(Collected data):
***
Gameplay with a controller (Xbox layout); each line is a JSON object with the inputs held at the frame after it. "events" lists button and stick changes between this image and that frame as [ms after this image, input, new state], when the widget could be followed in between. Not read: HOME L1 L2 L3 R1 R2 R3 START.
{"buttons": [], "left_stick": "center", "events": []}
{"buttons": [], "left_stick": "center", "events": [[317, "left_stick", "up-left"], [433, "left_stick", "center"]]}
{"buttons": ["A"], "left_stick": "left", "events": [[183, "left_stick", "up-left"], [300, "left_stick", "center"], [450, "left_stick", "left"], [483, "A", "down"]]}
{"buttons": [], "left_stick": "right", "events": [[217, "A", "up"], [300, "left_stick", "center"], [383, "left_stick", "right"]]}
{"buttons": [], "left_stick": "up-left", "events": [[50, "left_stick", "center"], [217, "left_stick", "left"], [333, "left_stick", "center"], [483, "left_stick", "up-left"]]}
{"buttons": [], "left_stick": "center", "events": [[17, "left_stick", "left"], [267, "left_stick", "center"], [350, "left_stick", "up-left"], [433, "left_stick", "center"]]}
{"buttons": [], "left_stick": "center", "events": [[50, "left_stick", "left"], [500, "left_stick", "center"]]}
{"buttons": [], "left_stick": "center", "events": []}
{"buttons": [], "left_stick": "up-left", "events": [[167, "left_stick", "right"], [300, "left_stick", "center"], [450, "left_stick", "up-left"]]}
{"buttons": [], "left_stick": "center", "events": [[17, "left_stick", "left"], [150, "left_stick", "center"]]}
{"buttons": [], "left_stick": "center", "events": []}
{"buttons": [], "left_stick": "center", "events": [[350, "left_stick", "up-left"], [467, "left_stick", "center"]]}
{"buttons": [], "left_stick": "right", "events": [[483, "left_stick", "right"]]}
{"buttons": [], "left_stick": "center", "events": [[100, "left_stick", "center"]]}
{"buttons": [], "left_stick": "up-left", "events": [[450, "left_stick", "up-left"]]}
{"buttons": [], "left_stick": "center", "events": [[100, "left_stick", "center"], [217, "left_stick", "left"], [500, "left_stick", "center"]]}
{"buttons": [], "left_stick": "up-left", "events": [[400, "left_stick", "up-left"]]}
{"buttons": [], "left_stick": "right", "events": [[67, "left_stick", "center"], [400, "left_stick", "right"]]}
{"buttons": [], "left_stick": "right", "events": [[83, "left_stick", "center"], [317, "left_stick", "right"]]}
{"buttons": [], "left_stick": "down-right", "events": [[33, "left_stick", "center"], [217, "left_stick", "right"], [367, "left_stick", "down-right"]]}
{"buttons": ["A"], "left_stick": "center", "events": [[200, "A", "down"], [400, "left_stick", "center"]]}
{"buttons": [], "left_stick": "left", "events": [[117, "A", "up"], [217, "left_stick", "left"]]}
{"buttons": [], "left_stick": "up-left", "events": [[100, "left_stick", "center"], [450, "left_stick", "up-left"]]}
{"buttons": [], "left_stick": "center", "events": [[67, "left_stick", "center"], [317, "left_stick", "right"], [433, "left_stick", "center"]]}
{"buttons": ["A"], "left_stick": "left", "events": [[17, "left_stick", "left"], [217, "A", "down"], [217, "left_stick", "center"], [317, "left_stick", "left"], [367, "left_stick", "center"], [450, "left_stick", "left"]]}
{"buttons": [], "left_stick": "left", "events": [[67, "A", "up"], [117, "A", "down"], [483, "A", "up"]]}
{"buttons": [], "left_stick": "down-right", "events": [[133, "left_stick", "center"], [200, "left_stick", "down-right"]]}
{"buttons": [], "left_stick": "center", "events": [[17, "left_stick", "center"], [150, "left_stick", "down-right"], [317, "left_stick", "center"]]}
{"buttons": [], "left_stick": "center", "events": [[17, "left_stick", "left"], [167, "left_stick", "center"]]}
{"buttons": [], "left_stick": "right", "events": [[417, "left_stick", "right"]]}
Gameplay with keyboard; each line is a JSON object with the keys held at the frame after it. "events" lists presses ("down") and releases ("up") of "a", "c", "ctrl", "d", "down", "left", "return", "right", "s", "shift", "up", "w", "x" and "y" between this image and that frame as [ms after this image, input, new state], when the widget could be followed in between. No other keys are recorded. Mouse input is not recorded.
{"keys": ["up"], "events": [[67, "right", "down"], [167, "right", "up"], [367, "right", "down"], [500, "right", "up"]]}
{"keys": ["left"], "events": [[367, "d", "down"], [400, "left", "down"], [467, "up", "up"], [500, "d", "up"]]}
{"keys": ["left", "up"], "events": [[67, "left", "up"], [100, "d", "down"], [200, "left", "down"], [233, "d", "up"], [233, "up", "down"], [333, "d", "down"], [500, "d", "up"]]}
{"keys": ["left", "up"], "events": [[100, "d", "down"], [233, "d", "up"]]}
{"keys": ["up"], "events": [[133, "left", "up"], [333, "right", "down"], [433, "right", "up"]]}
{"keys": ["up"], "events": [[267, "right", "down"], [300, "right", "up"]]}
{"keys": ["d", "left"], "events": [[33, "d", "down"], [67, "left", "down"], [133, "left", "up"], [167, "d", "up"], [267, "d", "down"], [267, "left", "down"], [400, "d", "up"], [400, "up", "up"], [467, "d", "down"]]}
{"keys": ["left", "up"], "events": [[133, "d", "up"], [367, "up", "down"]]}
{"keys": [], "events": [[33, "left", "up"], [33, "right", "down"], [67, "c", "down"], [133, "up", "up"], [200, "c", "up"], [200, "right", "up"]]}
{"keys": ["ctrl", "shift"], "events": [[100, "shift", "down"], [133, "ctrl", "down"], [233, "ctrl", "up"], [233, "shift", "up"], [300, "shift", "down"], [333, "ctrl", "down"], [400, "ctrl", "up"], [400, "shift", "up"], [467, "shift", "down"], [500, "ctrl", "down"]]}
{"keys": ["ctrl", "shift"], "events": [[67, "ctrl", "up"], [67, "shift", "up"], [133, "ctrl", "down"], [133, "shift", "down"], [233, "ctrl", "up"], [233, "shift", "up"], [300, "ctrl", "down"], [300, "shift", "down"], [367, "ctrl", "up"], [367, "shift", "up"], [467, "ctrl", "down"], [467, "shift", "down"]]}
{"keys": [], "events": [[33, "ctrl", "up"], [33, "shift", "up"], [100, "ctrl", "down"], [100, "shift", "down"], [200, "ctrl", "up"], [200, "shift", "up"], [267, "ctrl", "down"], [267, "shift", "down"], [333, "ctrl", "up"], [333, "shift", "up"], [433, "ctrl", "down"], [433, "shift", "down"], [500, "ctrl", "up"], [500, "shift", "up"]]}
***
Each line of the data that contains "shift" belongs in the answer.

(Result of this task):
Gameplay with keyboard; each line is a JSON object with the keys held at the frame after it. "events" lists presses ("down") and releases ("up") of "a", "c", "ctrl", "d", "down", "left", "return", "right", "s", "shift", "up", "w", "x" and "y" between this image and that frame as [ms after this image, input, new state], when the widget could be followed in between. No other keys are recorded. Mouse input is not recorded.
{"keys": ["ctrl", "shift"], "events": [[100, "shift", "down"], [133, "ctrl", "down"], [233, "ctrl", "up"], [233, "shift", "up"], [300, "shift", "down"], [333, "ctrl", "down"], [400, "ctrl", "up"], [400, "shift", "up"], [467, "shift", "down"], [500, "ctrl", "down"]]}
{"keys": ["ctrl", "shift"], "events": [[67, "ctrl", "up"], [67, "shift", "up"], [133, "ctrl", "down"], [133, "shift", "down"], [233, "ctrl", "up"], [233, "shift", "up"], [300, "ctrl", "down"], [300, "shift", "down"], [367, "ctrl", "up"], [367, "shift", "up"], [467, "ctrl", "down"], [467, "shift", "down"]]}
{"keys": [], "events": [[33, "ctrl", "up"], [33, "shift", "up"], [100, "ctrl", "down"], [100, "shift", "down"], [200, "ctrl", "up"], [200, "shift", "up"], [267, "ctrl", "down"], [267, "shift", "down"], [333, "ctrl", "up"], [333, "shift", "up"], [433, "ctrl", "down"], [433, "shift", "down"], [500, "ctrl", "up"], [500, "shift", "up"]]}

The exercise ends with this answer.